I have zero interest in athlete autobiographies as a genre. As exciting as a great athlete like Wayne Gretzky or Michael Jordan may have been to watch during their career, in retrospect it all boils down to "I scored this many points, won these awards and championships, and retired on this date"-- and I can just check out their stats online if I want a reminder of those numbers. For me to be interested in anything an athlete has to say, there needs to be something special about them beyond their profession.
Enter Theo Fleury, who combined all-star hockey talent with a rattlesnake temperament... in a 5'6" 150-pound package. When I first got into hockey in the early 1990s, Fleury was one of the most exciting players in the game, putting up 90+ point seasons, hamming it up with epic goal celebrations, picking fights with players a foot taller and half again his weight, and trash-talking referees, opposing fans, and even mascots for bonus anti-hero style points. But what kind of background would produce this combination of skill and anger? And where might a volatile personality like this end up, if they made the wrong life choices and didn't know how to ask for help? This book answers these questions. It's supremely entertaining (albeit lowbrow), crammed full of fun 1990s-2000s NHL anecdotes you won't find elsewhere, and most importantly, is a really exemplary illustration of a person who spent decades wallowing in anger and self-destructive addictions but who eventually chose to take ownership of their life, clean up their act, and reboot their prospects by trying to help others instead of continuing to sit around getting high and feeling sorry for themselves. (At its core, this is a memoir about recovering from sexual abuse and addiction, not a hockey memoir, but given the ubiquitous hockey backdrop against which the entire story unfolds, it would be a challenge for a non-hockey fan to follow it.)
A number of other reviewers here complain that Fleury is an arrogant, self-centered jerk who doesn't actually own up to his mistakes. I didn't get that impression at all-- or rather, I agree that he comes across as an arrogant, self-centered jerk, but he's also an arrogant, self-centered jerk who chose to make himself exceptionally vulnerable and is taking responsibility for (most of) his mistakes, both as part of his own healing process and to serve as a role model to others. It may be that some readers find his arrogance so off-putting that they have a hard time perceiving that such a person could also believe themselves to be responsible for their own actions. But that's what I saw, and I felt that this combination of arrogance and vulnerability made for a compelling and strangely sympathetic character.

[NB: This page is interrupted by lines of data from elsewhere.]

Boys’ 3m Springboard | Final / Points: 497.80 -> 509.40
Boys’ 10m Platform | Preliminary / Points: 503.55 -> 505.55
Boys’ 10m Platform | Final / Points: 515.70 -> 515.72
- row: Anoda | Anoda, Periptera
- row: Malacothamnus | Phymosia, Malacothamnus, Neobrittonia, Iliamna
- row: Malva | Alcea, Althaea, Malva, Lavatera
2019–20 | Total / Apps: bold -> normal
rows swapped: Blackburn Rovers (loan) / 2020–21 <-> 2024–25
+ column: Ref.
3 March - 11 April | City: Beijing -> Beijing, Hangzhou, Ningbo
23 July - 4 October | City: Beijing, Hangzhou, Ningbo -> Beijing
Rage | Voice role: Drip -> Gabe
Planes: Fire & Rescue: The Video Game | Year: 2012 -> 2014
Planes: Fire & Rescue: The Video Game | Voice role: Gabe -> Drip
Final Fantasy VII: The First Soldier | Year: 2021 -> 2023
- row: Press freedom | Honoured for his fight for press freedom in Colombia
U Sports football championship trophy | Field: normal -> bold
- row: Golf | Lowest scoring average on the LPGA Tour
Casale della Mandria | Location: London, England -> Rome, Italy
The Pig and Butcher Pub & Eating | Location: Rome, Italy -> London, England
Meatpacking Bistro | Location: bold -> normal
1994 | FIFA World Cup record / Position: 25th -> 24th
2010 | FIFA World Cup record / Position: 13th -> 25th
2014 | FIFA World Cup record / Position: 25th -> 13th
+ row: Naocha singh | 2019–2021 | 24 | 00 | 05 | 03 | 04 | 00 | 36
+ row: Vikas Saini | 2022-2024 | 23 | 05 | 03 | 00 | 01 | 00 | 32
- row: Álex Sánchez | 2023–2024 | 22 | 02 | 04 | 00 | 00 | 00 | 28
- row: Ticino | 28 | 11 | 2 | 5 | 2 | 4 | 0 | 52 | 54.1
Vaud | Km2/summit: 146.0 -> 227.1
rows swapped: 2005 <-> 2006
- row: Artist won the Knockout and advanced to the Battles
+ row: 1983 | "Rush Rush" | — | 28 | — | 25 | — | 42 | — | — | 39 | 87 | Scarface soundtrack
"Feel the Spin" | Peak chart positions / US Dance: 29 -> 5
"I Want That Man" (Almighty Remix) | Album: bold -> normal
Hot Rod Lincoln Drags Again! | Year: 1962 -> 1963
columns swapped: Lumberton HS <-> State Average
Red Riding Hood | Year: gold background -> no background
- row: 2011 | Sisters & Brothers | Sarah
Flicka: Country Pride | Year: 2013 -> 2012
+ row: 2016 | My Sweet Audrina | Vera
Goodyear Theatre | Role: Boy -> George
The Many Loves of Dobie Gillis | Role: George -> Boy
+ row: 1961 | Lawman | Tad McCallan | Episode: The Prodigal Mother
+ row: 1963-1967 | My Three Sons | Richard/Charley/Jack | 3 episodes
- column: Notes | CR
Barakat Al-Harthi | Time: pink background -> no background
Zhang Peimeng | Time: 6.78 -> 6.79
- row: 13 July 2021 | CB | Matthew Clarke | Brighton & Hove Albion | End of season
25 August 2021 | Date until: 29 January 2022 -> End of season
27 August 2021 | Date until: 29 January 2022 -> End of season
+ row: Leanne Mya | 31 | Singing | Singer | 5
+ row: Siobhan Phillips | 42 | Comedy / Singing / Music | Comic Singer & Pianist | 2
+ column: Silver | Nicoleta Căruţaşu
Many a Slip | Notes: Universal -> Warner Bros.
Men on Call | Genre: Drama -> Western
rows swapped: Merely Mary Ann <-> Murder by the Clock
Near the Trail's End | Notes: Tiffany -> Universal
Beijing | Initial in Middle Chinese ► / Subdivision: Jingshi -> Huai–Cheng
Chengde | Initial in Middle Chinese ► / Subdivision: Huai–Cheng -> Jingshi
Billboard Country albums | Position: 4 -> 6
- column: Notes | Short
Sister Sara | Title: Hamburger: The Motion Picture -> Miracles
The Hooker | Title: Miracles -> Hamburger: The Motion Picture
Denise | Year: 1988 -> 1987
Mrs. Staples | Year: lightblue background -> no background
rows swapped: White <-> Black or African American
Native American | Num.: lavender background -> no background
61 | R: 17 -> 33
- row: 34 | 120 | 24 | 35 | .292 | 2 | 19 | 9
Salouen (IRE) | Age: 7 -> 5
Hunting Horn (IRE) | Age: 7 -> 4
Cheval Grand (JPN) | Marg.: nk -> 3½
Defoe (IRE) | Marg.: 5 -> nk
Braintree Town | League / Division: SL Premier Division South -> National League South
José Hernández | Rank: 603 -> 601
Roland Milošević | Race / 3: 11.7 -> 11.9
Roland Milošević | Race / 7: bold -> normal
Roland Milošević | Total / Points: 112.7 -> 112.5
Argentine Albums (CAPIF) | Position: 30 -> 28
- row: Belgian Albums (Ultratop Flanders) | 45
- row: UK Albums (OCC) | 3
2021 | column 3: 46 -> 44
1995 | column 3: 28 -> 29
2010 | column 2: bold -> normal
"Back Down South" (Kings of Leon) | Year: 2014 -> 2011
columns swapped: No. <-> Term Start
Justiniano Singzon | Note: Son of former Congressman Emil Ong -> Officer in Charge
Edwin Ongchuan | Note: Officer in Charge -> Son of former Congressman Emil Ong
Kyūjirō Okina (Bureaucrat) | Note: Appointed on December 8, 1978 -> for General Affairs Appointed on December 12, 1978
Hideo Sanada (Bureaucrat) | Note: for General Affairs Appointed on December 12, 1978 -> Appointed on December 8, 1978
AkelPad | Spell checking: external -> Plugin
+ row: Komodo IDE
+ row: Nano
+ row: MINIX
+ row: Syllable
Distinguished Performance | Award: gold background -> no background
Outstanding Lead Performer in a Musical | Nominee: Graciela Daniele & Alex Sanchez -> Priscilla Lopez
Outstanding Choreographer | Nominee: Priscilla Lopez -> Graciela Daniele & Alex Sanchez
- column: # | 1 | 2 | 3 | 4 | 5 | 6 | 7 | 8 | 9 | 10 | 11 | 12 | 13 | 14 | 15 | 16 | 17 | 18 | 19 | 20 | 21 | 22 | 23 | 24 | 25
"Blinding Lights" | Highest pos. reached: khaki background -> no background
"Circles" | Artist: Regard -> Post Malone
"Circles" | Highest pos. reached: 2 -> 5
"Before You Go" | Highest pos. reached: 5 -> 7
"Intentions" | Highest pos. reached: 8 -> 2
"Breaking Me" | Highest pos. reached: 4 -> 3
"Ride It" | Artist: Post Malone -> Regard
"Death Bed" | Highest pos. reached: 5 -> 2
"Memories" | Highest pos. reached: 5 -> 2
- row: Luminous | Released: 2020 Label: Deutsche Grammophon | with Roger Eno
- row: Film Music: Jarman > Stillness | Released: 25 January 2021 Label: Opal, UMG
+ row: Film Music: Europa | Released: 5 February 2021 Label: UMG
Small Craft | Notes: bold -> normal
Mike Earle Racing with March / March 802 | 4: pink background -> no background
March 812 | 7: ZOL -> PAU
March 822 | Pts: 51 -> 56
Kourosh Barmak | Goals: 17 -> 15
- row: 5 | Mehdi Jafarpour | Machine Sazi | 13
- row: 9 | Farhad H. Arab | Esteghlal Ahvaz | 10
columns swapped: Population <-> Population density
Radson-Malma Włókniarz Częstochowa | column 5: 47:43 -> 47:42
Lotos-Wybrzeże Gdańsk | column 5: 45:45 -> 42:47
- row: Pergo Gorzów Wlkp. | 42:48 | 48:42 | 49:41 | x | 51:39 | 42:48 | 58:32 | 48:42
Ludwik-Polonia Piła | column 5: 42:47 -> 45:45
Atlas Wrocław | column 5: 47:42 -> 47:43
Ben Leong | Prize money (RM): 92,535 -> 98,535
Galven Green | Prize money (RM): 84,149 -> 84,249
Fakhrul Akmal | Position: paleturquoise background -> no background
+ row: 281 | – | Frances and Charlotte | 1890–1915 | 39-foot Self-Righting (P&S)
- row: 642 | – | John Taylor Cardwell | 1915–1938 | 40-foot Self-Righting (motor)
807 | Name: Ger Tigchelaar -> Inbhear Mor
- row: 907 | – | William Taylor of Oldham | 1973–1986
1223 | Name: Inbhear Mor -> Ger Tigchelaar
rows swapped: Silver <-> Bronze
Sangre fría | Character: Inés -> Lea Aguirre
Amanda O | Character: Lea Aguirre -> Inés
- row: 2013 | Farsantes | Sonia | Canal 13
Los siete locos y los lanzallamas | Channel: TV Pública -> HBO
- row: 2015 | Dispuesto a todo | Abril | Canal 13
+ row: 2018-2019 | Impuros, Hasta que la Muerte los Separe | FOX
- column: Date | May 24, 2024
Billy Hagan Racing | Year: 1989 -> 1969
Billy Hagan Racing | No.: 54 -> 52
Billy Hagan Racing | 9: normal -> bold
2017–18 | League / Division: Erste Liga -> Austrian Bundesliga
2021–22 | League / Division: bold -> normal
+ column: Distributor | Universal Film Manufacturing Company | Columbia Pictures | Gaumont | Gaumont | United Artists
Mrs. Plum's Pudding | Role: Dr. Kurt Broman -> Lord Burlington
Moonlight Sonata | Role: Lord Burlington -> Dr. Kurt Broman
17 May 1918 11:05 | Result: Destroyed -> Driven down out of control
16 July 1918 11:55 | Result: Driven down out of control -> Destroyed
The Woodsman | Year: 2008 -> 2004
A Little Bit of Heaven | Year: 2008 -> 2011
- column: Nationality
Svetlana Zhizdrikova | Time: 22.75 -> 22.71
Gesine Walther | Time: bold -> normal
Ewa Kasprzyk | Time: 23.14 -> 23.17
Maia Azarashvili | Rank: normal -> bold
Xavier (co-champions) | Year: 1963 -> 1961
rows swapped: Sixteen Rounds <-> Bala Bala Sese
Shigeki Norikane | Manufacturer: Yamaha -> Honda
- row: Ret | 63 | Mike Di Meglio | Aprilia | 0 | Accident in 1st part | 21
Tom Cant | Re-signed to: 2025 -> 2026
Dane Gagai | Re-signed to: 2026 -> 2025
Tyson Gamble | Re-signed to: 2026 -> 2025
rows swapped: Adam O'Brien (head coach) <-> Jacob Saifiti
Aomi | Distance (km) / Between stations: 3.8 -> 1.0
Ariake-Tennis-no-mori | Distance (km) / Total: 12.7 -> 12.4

All that said, it's confusing and sad that someone who leveraged their fame to speak out against sexual abuse, addiction, and racism against indigenous Canadians, and to advocate for the importance of vulnerability and compassion in a society that does not teach men these skills, has subsequently become a mouthpiece for political ideologies that valorize hardness and are contemptuous of compassion. It's hard to square Fleury's current doings with the person he had become at the end of this book... just goes to show that (surprise!) people are complicated.